_Exercise materials_
=====
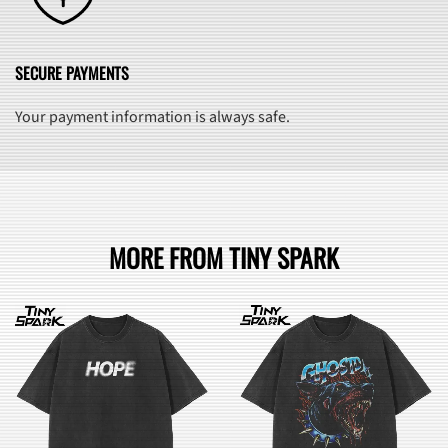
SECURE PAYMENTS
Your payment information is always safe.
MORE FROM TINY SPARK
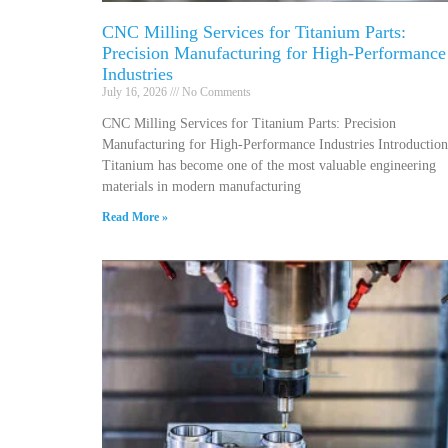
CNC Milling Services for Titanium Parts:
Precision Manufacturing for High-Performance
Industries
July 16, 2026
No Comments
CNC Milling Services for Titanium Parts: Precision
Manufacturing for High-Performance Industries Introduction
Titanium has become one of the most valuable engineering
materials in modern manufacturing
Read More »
=====
_What this task involves_
Retype the text from each of the items above, keeping every line as it appears, and leave the pictures out of your answer.

_Response to this exercise_
SECURE PAYMENTS
Your payment information is always safe.
MORE FROM TINY SPARK
CNC Milling Services for Titanium Parts:
Precision Manufacturing for High-Performance
Industries
July 16, 2026
No Comments
CNC Milling Services for Titanium Parts: Precision
Manufacturing for High-Performance Industries Introduction
Titanium has become one of the most valuable engineering
materials in modern manufacturing
Read More »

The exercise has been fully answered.